Reviews 2013


Haydn: The Creation
Brahms: Ein Deutsches Requiem

Brahms: Ein Deutsches Requiem
Strauss: Tod und Verklärung

St Edmundsbury Cathedral
Saturday May 4th 2013

The University of Essex Choir and the Essex Sinfonia directed by Richard Cooke gave an inspiring performance of two contrasting and complementary works in the Cathedral of St Edmundsbury, Bury St. Edmunds on Saturday May 4th. Richard Cooke drove the Essex Sinfonia with energetic determination. Their response was to give a vigorous performance of the tone poem Tod und Verklärung where the narrative shape of Strauss’s writing was emphasised and the emotional conviction often overwhelming.
Having portrayed transfiguration through death in the first half of the concert the Essex Sinfonia was joined by The University of Essex Choir for a brooding performance of Brahms life affirming Ein Deutsches Requiem. When at its best the crafted performance travelled effortlessly from an intense evocation of spiritual mourning, through a visceral landscape of vanity and riches to heavenly consolation and redemption. There were times when the clear articulation and ensemble of the choir became less even, particularly in the two fugues that punctuate the baritone solo passages. Richard Cooke skillfully wove Charles Rice, baritone and Sofia Niklasson, soprano into the overall ensemble where they lent texture and intensity to the performance and left us with memorable moments of illumination and interpretation. Judging by their enthusiastic response the large audience enjoyed the concert and were pleased to share its often intense and emotional evocations.

Peter Newton

Haydn: The Creation
St Edmundsbury Cathedral
Saturday January 26th 2013

The University of Essex Choir and the London Handel Orchestra, under the direction of Richard Cooke, produced an inspiring performance rich in colour and expressive variety of Joseph Haydn’s oratorio The Creation in The Cathedral of St. Edmundsbury, Bury St.

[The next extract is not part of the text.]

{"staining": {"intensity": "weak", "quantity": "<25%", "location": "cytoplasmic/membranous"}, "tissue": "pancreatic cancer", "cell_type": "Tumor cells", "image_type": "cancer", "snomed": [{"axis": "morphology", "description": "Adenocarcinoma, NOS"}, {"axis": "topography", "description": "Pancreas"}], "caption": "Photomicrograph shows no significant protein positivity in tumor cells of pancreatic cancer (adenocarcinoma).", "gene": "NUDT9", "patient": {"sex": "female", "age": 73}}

Edmunds, on Saturday 26th January.
The opening text demonstrated perfect pianissimo from the choir and outstanding vocal flexibility from the bass soloist, Derek Welten as Raphael. Throughout his performance Derek Welton enjoyed the huge demands placed on his vocal range. The choir’s declamation und es ward Licht (and there was Light) was stunning.
Haydn’s Oratorio is a celebration of the glory of creation, with Man at its peak – König der Natur (King over all nature). The woodwind, flutes, contra bassoon and strings of the London Handel Orchestra were in their element as they filled the Cathedral with nightingales, larks and imaginary inhabitants of the watery deep.
With expressive singing and playing the interpretation of the sunrise was breathtaking. Benjamin Hullett (tenor), as Uriel, sparkled and smiled one moment and was beautifully lyrical in the next. Soprano, Anna Patalong, seemed less at home in German but this did not detract from some beautiful singing.
There were times, more so in the first half, when more eyes up and more words would have improved the choir ensemble. The choir were spot on when Laßt euren Lobgesang erschallen (let your joyful song resound) was sung with the conviction that has become the hallmark of this choir. Overall a wonderful performance uplifted the packed cathedral.